#### Directions for this task
Copy the part that opens with the line containing "2008年の各証券会社の幹事数" and closes with the line containing "Veraneio S4tPlus", both included, and reproduce those lines verbatim.

□ □ □ □ □

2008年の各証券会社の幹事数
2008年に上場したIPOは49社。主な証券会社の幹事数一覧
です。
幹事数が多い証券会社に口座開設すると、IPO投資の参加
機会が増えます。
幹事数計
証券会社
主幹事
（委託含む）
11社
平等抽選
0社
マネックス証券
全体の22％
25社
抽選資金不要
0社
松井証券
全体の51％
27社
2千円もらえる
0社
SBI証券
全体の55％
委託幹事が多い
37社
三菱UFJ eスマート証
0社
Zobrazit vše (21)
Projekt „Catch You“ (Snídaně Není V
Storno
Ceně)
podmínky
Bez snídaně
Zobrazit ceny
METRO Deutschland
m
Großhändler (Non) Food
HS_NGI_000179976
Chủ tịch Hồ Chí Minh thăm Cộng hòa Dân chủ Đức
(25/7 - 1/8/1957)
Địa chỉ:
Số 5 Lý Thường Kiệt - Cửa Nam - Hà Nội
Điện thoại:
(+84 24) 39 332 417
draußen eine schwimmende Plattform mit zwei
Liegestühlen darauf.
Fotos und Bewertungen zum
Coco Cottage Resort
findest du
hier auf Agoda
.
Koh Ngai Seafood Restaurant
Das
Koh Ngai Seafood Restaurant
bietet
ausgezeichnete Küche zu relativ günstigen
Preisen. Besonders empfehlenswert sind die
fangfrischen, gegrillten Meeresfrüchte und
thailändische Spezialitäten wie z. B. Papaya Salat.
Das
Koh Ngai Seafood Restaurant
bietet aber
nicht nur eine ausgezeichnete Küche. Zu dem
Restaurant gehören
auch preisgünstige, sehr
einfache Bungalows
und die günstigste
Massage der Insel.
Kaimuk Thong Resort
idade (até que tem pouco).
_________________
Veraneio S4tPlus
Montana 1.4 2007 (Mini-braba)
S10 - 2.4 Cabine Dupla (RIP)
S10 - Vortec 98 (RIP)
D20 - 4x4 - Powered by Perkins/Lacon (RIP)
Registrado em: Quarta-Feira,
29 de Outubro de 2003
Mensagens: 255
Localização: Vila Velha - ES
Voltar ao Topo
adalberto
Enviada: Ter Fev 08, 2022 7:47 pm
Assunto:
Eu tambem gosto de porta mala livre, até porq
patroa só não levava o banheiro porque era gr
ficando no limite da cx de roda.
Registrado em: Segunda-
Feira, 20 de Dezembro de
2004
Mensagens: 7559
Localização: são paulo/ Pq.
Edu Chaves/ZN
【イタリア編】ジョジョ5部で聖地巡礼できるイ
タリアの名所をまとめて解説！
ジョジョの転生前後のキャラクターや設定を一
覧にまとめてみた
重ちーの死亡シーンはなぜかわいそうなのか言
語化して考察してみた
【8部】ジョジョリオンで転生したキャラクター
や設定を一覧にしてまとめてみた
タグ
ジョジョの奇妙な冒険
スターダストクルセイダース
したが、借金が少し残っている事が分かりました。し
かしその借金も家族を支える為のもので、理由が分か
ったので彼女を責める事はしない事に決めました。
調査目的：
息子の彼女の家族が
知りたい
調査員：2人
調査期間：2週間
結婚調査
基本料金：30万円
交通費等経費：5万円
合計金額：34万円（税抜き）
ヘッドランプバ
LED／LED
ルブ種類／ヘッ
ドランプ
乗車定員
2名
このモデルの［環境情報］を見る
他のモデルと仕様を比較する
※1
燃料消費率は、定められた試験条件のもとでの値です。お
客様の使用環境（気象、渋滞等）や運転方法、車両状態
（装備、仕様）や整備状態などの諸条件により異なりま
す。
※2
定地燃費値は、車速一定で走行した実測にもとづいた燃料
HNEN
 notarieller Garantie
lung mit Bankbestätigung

□ □ □ □ □

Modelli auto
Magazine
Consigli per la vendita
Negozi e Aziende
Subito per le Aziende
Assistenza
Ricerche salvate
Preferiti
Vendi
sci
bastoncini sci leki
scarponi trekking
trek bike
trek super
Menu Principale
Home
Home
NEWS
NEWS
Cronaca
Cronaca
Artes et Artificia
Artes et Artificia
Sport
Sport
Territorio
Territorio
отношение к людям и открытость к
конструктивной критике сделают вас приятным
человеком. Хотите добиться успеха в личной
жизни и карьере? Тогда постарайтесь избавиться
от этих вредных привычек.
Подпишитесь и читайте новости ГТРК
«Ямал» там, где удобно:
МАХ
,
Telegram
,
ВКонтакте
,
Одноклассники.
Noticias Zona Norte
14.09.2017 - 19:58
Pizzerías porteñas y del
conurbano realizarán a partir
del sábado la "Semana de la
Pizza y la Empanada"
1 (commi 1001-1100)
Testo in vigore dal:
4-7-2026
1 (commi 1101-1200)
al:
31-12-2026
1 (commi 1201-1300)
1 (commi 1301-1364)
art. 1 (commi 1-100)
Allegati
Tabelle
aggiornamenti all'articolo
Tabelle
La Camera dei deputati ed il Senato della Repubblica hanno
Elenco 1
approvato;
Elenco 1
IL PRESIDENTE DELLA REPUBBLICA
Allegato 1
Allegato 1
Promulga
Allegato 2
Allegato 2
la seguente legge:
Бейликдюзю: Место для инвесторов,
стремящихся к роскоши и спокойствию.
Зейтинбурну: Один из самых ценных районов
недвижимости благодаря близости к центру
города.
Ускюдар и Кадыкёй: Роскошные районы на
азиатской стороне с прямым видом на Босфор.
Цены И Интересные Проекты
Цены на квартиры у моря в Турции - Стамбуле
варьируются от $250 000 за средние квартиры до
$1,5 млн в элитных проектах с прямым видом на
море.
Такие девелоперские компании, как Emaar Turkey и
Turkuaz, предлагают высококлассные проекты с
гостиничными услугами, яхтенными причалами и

□ □ □ □ □

#### Answer to this problem
2008年の各証券会社の幹事数
2008年に上場したIPOは49社。主な証券会社の幹事数一覧
です。
幹事数が多い証券会社に口座開設すると、IPO投資の参加
機会が増えます。
幹事数計
証券会社
主幹事
（委託含む）
11社
平等抽選
0社
マネックス証券
全体の22％
25社
抽選資金不要
0社
松井証券
全体の51％
27社
2千円もらえる
0社
SBI証券
全体の55％
委託幹事が多い
37社
三菱UFJ eスマート証
0社
Zobrazit vše (21)
Projekt „Catch You“ (Snídaně Není V
Storno
Ceně)
podmínky
Bez snídaně
Zobrazit ceny
METRO Deutschland
m
Großhändler (Non) Food
HS_NGI_000179976
Chủ tịch Hồ Chí Minh thăm Cộng hòa Dân chủ Đức
(25/7 - 1/8/1957)
Địa chỉ:
Số 5 Lý Thường Kiệt - Cửa Nam - Hà Nội
Điện thoại:
(+84 24) 39 332 417
draußen eine schwimmende Plattform mit zwei
Liegestühlen darauf.
Fotos und Bewertungen zum
Coco Cottage Resort
findest du
hier auf Agoda
.
Koh Ngai Seafood Restaurant
Das
Koh Ngai Seafood Restaurant
bietet
ausgezeichnete Küche zu relativ günstigen
Preisen. Besonders empfehlenswert sind die
fangfrischen, gegrillten Meeresfrüchte und
thailändische Spezialitäten wie z. B. Papaya Salat.
Das
Koh Ngai Seafood Restaurant
bietet aber
nicht nur eine ausgezeichnete Küche. Zu dem
Restaurant gehören
auch preisgünstige, sehr
einfache Bungalows
und die günstigste
Massage der Insel.
Kaimuk Thong Resort
idade (até que tem pouco).
_________________
Veraneio S4tPlus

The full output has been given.